## TASK DESCRIPTION
Every line of the material is to be repeated exactly as it stands.

○ ○ ○ ○ ○ ○ ○

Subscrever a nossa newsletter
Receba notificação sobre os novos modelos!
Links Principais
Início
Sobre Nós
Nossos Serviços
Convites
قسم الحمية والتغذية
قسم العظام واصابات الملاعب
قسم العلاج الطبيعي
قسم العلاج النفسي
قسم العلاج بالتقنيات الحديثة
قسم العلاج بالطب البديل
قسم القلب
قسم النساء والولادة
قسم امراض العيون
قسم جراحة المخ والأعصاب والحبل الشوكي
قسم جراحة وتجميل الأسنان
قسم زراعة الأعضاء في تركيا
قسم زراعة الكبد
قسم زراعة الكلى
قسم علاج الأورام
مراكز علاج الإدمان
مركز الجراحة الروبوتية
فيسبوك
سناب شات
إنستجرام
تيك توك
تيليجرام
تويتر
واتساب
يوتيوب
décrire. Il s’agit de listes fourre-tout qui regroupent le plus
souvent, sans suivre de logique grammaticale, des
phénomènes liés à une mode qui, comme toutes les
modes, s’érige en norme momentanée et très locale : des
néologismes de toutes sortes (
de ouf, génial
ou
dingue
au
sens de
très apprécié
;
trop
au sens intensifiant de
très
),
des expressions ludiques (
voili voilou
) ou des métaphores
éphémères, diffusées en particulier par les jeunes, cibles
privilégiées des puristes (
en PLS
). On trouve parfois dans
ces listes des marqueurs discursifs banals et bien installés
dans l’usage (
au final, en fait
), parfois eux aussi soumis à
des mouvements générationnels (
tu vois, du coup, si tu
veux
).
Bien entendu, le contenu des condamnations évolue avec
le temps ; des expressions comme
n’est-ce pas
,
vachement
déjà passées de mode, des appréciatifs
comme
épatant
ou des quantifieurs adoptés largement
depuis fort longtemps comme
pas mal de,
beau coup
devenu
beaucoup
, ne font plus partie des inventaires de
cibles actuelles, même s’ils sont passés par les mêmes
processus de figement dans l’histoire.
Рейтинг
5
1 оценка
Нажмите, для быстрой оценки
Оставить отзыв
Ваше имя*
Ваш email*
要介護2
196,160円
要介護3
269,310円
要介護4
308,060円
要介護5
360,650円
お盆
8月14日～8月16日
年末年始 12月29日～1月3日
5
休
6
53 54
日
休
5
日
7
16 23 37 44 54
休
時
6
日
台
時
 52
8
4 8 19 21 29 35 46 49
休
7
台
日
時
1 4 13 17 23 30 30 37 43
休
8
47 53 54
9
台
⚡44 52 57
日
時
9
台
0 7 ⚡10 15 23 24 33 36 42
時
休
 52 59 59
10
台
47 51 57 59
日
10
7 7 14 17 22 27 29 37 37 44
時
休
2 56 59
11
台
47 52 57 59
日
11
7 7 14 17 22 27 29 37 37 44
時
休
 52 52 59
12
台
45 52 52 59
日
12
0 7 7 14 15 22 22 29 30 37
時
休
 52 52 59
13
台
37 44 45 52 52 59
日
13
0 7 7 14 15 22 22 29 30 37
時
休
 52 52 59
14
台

○ ○ ○ ○ ○ ○ ○

## WRITTEN ANSWER
Subscrever a nossa newsletter
Receba notificação sobre os novos modelos!
Links Principais
Início
Sobre Nós
Nossos Serviços
Convites
قسم الحمية والتغذية
قسم العظام واصابات الملاعب
قسم العلاج الطبيعي
قسم العلاج النفسي
قسم العلاج بالتقنيات الحديثة
قسم العلاج بالطب البديل
قسم القلب
قسم النساء والولادة
قسم امراض العيون
قسم جراحة المخ والأعصاب والحبل الشوكي
قسم جراحة وتجميل الأسنان
قسم زراعة الأعضاء في تركيا
قسم زراعة الكبد
قسم زراعة الكلى
قسم علاج الأورام
مراكز علاج الإدمان
مركز الجراحة الروبوتية
فيسبوك
سناب شات
إنستجرام
تيك توك
تيليجرام
تويتر
واتساب
يوتيوب
décrire. Il s’agit de listes fourre-tout qui regroupent le plus
souvent, sans suivre de logique grammaticale, des
phénomènes liés à une mode qui, comme toutes les
modes, s’érige en norme momentanée et très locale : des
néologismes de toutes sortes (
de ouf, génial
ou
dingue
au
sens de
très apprécié
;
trop
au sens intensifiant de
très
),
des expressions ludiques (
voili voilou
) ou des métaphores
éphémères, diffusées en particulier par les jeunes, cibles
privilégiées des puristes (
en PLS
). On trouve parfois dans
ces listes des marqueurs discursifs banals et bien installés
dans l’usage (
au final, en fait
), parfois eux aussi soumis à
des mouvements générationnels (
tu vois, du coup, si tu
veux
).
Bien entendu, le contenu des condamnations évolue avec
le temps ; des expressions comme
n’est-ce pas
,
vachement
déjà passées de mode, des appréciatifs
comme
épatant
ou des quantifieurs adoptés largement
depuis fort longtemps comme
pas mal de,
beau coup
devenu
beaucoup
, ne font plus partie des inventaires de
cibles actuelles, même s’ils sont passés par les mêmes
processus de figement dans l’histoire.
Рейтинг
5
1 оценка
Нажмите, для быстрой оценки
Оставить отзыв
Ваше имя*
Ваш email*
要介護2
196,160円
要介護3
269,310円
要介護4
308,060円
要介護5
360,650円
お盆
8月14日～8月16日
年末年始 12月29日～1月3日
5
休
6
53 54
日
休
5
日
7
16 23 37 44 54
休
時
6
日
台
時
 52
8
4 8 19 21 29 35 46 49
休
7
台
日
時
1 4 13 17 23 30 30 37 43
休
8
47 53 54
9
台
⚡44 52 57
日
時
9
台
0 7 ⚡10 15 23 24 33 36 42
時
休
 52 59 59
10
台
47 51 57 59
日
10
7 7 14 17 22 27 29 37 37 44
時
休
2 56 59
11
台
47 52 57 59
日
11
7 7 14 17 22 27 29 37 37 44
時
休
 52 52 59
12
台
45 52 52 59
日
12
0 7 7 14 15 22 22 29 30 37
時
休
 52 52 59
13
台
37 44 45 52 52 59
日
13
0 7 7 14 15 22 22 29 30 37
時
休
 52 52 59
14
台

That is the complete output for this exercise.